El robo de teléfonos móviles puede derivar en fraudes y acceso a información personal. Especialistas detallan las claves de prevención y la acción inmediata necesaria para mitigar los daños.
El robo de celulares es uno de los delitos más frecuentes en el país, con un promedio de aproximadamente 2.400 casos por día según cifras oficiales. Este hecho no solo implica la pérdida del dispositivo, sino que también puede abrir la puerta a fraudes, estafas y al acceso no autorizado a información personal sensible.
Casos recientes ilustran la rapidez con la que los delincuentes pueden operar.
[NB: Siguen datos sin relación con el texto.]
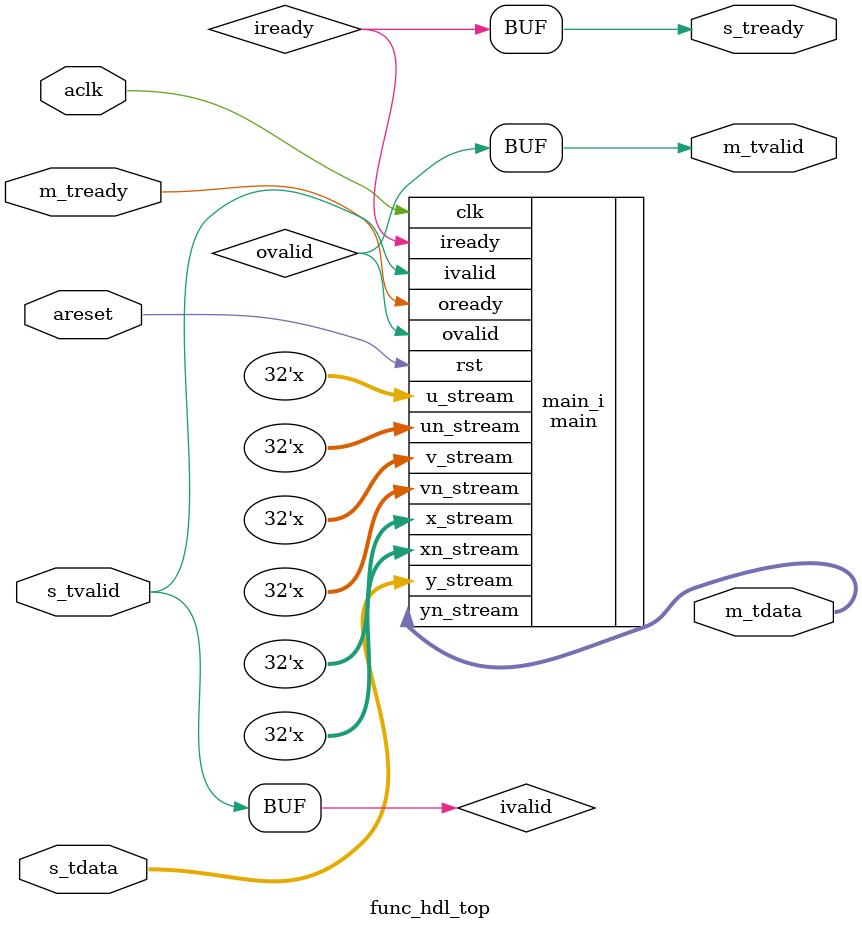
<source format=sv>



`default_nettype none

`define TY_GVECT 1
  //legal values: 1, 2, 4, 8, 16 (for 32-bit scalar data type, i.e. int/float)
  //            : 1, 3, 4, 8     (for double)
  //maximum width is 512 bits
  //although this parameter is defined further up and passed down to this module
  //we need it here explicitly as well as for RTL sim this is the top module instantiated
  //in testbench

module func_hdl_top
#(
  // Data width of both input and output data (packed vector)
  // This is overwritten by parent, to a size equal to all  inputs coalesced
  parameter integer C_DATA_WIDTH   = 32 * `TY_GVECT  
)
(
  input wire                     aclk,
  input wire                     areset,

  input wire                     s_tvalid, //data at input is valid
  input wire  [C_DATA_WIDTH-1:0] s_tdata,  //data in
  output wire                    s_tready, //I am/aint ready (back pressure to predecessor)

  output wire                    m_tvalid, //data at output is valid
  output wire [C_DATA_WIDTH-1:0] m_tdata,  //data out
  input  wire                    m_tready  //sink is ready (back pressure from successor)
);

wire    ivalid = s_tvalid;
wire    ovalid;
wire    iready; 

assign  s_tready = iready;
assign  m_tvalid = ovalid;


main 
#(
  //main is fed split up inputs (no longer coalesced inputs -- though vectorization coalescing may still be present)
  .STREAMW (32 * `TY_GVECT)
)main_i
(
   .clk     (aclk)
  ,.rst     (areset)
  ,.iready  (iready)
  ,.ivalid  (ivalid)
  ,.ovalid  (ovalid)
  ,.oready  (m_tready)
  ,.x_stream  (s_tdata[127:96])
  ,.u_stream  (s_tdata[95:64])
  ,.v_stream  (s_tdata[63:32])
  ,.y_stream  (s_tdata[31:0])
  ,.xn_stream  (m_tdata[127:96])
  ,.un_stream  (m_tdata[95:64])
  ,.vn_stream  (m_tdata[63:32])
  ,.yn_stream  (m_tdata[31:0])
  
);

endmodule : func_hdl_top

`default_nettype wire



</source>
En distintas situaciones, como en robos dentro de vehículos o en el transporte público, los afectados vieron cómo, en cuestión de minutos, los ladrones realizaban compras online o accedían a aplicaciones bancarias con la información almacenada en el teléfono.
Gustavo Sain, director de la Especialización en Cibercrimen de la Universidad FASTA y ex director nacional de Ciberseguridad, explica que la protección debe abordarse en tres niveles: las medidas del fabricante del equipo, las del sistema operativo y la seguridad de las aplicaciones y servicios de internet utilizados.
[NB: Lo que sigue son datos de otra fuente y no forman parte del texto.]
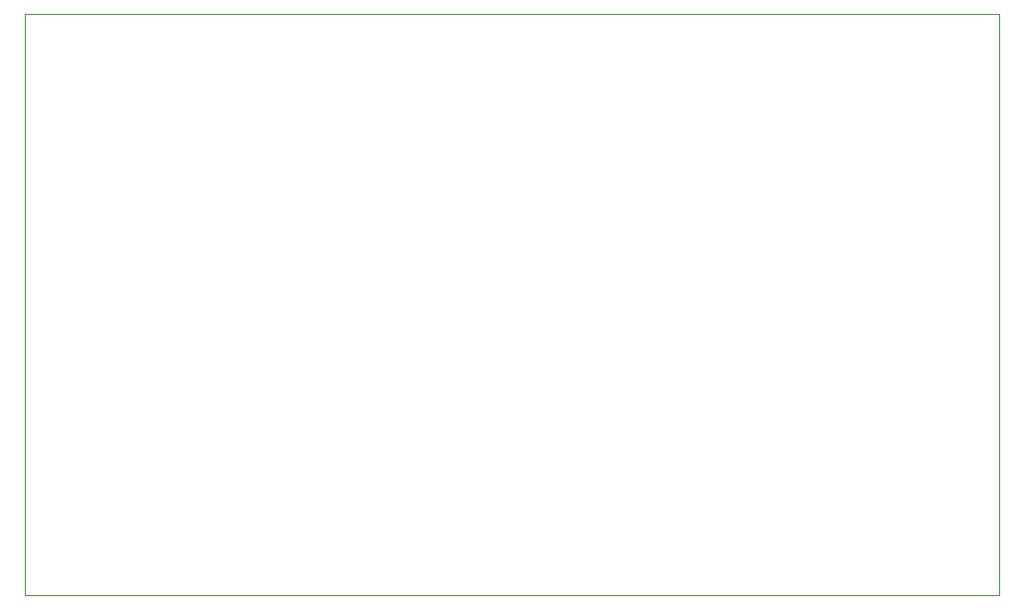
<source format=gbr>
%TF.GenerationSoftware,KiCad,Pcbnew,9.0.7*%
%TF.CreationDate,2026-01-18T00:15:26-06:00*%
%TF.ProjectId,Beginning Project KiCad,42656769-6e6e-4696-9e67-2050726f6a65,0*%
%TF.SameCoordinates,Original*%
%TF.FileFunction,Profile,NP*%
%FSLAX46Y46*%
G04 Gerber Fmt 4.6, Leading zero omitted, Abs format (unit mm)*
G04 Created by KiCad (PCBNEW 9.0.7) date 2026-01-18 00:15:26*
%MOMM*%
%LPD*%
G01*
G04 APERTURE LIST*
%TA.AperFunction,Profile*%
%ADD10C,0.050000*%
%TD*%
G04 APERTURE END LIST*
D10*
X113000000Y-64500000D02*
X196000000Y-64500000D01*
X196000000Y-114000000D01*
X113000000Y-114000000D01*
X113000000Y-64500000D01*
M02*

</source>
Medidas de seguridad básicas:
- Fabricantes: Muchos dispositivos incluyen funciones antirrobo como el borrado remoto de datos y «carpetas seguras» para aislar información sensible.
- Sistemas operativos: Es fundamental el control de acceso al inicio mediante clave numérica robusta y, de ser posible, identificación biométrica (huella dactilar o reconocimiento facial). Activar la función «encontrar mi dispositivo» es también una herramienta clave.
- Aplicaciones y servicios: Se recomienda el uso de contraseñas robustas y únicas para cada servicio, activar el segundo factor de autenticación y evitar el guardado automático de claves, especialmente en apps bancarias o billeteras virtuales.
Uso de aplicaciones financieras: Su utilización en el celular no es riesgosa per se si se toman recaudos. Sain aconseja ingresar las contraseñas manualmente cada vez, complementar el acceso con PIN o biometría, y evitar usarlas en dispositivos compartidos o redes WiFi públicas, que pueden ser vulnerables.
¿Qué hacer tras un robo? La velocidad de reacción es crucial. Lo primero es bloquear el acceso al equipo y activar el borrado remoto de los datos (previa copia de seguridad). Estas opciones están disponibles a través de los servicios de Google (para Android) o Apple (para iOS). Asimismo, se debe denunciar el hecho ante las autoridades competentes y contactar a la operadora para bloquear la línea. Desde el año pasado, existe la línea *910 para el bloqueo inmediato de teléfonos robados.
La combinación de medidas preventivas y una respuesta rápida ante el hurto son las mejores herramientas para proteger la información personal y los activos digitales.